[The Golden Bowl by Henry James]@TWC D-Link bookThe Golden Bowl PART SIXTH 1/67
XL "I'll do anything you like," she said to her husband on one of the last days of the month, "if our being here, this way at this time, seems to you too absurd, or too uncomfortable, or too impossible.
We'll either take leave of them now, without waiting--or we'll come back in time, three days before they start.
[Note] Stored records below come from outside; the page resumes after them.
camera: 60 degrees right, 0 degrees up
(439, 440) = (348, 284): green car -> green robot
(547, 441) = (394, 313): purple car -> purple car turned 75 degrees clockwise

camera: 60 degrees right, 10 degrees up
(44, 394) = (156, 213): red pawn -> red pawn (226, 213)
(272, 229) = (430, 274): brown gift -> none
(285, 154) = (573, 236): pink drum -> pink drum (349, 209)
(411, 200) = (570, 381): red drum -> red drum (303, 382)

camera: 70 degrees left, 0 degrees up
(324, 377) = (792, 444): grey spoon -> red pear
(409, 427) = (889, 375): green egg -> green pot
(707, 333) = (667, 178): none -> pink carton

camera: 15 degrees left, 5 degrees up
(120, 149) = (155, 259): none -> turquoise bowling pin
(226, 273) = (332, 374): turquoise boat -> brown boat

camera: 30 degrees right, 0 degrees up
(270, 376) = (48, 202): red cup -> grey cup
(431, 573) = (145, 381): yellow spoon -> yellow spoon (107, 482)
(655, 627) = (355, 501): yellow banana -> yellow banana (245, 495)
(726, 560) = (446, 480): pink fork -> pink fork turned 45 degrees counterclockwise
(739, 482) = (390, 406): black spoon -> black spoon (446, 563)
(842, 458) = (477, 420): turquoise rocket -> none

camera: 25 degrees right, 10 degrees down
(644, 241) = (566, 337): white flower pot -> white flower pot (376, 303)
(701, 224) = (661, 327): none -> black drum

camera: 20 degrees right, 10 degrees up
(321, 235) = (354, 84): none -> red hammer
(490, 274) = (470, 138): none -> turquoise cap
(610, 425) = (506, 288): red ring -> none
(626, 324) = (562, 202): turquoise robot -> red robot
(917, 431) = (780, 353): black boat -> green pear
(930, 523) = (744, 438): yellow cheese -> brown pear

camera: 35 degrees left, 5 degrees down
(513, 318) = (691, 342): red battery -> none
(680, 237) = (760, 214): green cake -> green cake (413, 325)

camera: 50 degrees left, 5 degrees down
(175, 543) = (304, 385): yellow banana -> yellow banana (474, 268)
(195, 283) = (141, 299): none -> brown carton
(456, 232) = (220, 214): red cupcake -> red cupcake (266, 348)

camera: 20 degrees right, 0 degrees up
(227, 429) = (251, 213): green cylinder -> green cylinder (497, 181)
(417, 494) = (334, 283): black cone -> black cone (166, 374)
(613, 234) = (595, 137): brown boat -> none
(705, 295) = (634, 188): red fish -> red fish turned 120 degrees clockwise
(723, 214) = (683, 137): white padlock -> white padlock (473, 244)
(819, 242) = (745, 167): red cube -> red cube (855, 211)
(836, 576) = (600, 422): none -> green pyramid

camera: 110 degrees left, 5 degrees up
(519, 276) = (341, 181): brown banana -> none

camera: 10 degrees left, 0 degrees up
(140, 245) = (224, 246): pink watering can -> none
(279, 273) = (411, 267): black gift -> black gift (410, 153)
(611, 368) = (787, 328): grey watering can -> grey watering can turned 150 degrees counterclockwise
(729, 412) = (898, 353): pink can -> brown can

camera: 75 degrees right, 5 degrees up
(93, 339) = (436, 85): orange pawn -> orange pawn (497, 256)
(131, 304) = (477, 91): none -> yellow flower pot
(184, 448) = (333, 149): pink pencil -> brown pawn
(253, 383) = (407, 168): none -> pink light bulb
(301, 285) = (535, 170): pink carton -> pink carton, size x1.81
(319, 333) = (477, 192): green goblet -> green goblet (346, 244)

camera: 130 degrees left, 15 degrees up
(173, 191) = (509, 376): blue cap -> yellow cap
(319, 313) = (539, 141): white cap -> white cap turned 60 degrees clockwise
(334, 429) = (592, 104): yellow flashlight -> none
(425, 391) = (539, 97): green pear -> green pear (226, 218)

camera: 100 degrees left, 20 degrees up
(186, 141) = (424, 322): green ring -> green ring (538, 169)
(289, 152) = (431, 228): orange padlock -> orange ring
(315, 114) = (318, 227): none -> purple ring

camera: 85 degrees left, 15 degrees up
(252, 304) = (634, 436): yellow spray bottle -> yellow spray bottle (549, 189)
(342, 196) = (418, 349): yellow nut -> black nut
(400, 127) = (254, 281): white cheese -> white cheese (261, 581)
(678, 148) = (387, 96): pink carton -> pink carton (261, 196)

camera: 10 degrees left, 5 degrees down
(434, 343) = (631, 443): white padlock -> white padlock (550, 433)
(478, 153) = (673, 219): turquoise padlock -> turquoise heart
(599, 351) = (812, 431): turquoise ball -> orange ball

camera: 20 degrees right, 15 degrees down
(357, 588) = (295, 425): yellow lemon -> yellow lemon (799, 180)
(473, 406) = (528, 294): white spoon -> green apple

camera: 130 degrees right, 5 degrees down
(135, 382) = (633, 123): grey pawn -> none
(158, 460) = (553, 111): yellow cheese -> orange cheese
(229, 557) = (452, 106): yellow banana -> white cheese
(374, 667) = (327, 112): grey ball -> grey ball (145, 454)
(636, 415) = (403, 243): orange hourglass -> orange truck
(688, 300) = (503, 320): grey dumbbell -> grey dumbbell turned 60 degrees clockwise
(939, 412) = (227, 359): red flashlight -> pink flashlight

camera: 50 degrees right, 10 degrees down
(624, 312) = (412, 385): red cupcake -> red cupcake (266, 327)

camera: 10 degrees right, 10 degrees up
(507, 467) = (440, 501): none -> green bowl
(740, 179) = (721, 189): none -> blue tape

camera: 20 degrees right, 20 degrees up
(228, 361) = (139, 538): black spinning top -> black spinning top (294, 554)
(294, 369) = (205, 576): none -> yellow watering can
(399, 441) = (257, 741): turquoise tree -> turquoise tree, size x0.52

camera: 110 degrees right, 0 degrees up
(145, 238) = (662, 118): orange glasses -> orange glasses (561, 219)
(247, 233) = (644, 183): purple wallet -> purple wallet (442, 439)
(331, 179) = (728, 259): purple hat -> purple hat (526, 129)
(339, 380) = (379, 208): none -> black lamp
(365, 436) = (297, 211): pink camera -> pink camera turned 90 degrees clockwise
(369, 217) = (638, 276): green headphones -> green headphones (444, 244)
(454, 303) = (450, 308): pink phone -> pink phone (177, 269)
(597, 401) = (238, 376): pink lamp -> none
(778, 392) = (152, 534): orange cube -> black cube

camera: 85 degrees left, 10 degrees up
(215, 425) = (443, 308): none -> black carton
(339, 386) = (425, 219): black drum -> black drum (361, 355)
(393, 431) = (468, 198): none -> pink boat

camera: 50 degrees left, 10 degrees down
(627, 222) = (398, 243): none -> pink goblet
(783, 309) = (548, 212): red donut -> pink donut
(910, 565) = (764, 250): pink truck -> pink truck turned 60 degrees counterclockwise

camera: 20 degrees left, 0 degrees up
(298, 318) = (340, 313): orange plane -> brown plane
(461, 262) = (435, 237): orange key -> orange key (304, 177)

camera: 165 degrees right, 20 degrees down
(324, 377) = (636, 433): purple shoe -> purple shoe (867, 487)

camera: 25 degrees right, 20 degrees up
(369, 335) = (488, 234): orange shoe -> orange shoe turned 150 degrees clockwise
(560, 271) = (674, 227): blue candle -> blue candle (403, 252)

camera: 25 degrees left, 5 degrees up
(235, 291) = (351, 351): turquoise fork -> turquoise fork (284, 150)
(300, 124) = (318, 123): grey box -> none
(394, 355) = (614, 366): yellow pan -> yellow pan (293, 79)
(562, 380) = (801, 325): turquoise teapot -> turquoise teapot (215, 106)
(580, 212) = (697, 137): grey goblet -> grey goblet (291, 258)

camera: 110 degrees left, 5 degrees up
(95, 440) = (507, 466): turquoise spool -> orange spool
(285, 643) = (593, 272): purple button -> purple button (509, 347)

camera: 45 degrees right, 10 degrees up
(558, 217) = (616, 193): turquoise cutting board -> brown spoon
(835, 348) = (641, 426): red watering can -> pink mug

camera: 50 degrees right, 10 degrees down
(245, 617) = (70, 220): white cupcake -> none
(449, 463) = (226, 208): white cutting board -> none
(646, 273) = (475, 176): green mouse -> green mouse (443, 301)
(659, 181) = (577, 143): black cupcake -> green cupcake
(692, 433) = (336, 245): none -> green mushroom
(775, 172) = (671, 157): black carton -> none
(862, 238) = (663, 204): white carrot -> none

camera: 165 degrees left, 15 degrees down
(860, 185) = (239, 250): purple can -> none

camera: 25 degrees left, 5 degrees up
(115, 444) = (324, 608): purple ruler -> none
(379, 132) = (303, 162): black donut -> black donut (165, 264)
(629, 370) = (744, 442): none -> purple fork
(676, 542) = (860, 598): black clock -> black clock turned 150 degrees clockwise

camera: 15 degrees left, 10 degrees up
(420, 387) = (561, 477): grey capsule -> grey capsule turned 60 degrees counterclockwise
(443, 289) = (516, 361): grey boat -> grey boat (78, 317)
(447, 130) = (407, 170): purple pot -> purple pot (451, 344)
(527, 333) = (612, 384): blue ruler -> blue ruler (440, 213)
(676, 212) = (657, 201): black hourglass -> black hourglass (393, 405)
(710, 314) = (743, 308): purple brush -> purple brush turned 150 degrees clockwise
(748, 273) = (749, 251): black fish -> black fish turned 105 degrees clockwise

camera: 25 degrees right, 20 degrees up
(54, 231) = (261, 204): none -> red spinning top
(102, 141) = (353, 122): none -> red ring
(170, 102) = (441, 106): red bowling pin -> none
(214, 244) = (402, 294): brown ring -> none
I'll go abroad with you, if you but say the word; to Switzerland, the Tyrol, the Italian Alps, to whichever of your old high places you would like most to see again--those beautiful ones that used to do you good after Rome and that you so often told me about." Where they were, in the conditions that prompted this offer, and where it might indeed appear ridiculous that, with the stale London September close at hand, they should content themselves with remaining, was where the desert of Portland Place looked blank as it had never looked, and where a drowsy cabman, scanning the horizon for a fare, could sink to oblivion of the risks of immobility.
But Amerigo was of the odd opinion, day after day, that their situation couldn't be bettered; and he even went at no moment through the form of replying that, should their ordeal strike her as exceeding their patience, any step they might take would be for her own relief.
This was, no doubt, partly because he stood out so wonderfully, to the end, against admitting, by a weak word at least, that any element of their existence WAS, or ever had been, an ordeal; no trap of circumstance, no lapse of "form," no accident of irritation, had landed him in that inconsequence.